Further support came from the strengthening of the Brazilian currency, reaching a 3-week high against the greenback. A strong real usually discourages export sales from Brazil’s coffee producers.

While we await Cecafé’s year-end statistics on Brazilian exports, due to arrive in a few days, let us turn to Vietnam, where exports generated an unprecedented turnover of $8.3 billion in 2025, marking a 55.5% increase in value compared to a mere 1.8% rise in volume.

According to data released by the Ministry of Agriculture and Environment (MAE), the average export price was $5,792, which is 41% higher than the 2024 average.

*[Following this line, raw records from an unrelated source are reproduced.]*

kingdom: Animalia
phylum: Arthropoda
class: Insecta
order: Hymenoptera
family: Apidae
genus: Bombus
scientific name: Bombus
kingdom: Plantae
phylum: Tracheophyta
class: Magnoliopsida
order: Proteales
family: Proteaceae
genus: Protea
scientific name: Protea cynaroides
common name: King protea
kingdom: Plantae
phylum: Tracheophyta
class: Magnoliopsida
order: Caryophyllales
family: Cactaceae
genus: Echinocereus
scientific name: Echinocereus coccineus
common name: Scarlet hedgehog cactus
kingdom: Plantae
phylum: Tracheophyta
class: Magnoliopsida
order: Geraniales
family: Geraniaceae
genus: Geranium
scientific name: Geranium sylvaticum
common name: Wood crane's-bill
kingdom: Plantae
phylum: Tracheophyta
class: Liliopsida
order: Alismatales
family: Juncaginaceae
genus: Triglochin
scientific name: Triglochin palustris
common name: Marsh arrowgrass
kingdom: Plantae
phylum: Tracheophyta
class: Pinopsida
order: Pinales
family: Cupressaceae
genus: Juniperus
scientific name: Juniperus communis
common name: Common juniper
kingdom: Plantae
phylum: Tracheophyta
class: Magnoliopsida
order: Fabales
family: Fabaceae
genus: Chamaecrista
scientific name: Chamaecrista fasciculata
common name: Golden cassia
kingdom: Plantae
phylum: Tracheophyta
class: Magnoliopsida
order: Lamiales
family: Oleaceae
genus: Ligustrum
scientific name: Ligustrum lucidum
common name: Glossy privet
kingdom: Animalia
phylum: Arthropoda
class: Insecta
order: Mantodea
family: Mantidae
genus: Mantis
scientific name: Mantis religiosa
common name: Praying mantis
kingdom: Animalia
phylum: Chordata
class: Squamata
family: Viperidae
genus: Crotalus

Europe remains the largest export market for Vietnamese coffee, with 710,000 tonnes exported in 2025, worth 4 billion. The 27 EU member states alone account for 40% of exports by volume and roughly the same proportion by value.

Nestlé is currently the largest buyer of Vietnamese coffee, purchasing 20-25% of Vietnam’s production. The Swiss multinational operates the largest coffee processing plant in Southeast Asia in Vietnam’s Dong Nai province, with advanced equipment for the production of both spray-dried and freeze-dried instant coffee.

According to the Vietnam Coffee and Cocoa Association (VICOFA), Vietnam currently exports its coffee to over 80 countries and holds a 20% share of the global market, placing it second only to Brazil.

In the 2025/26 harvest year, VICOFA expects export volumes to grow by a further 10%, thanks to an increase in production made possible by favourable weather conditions and renewed plantations.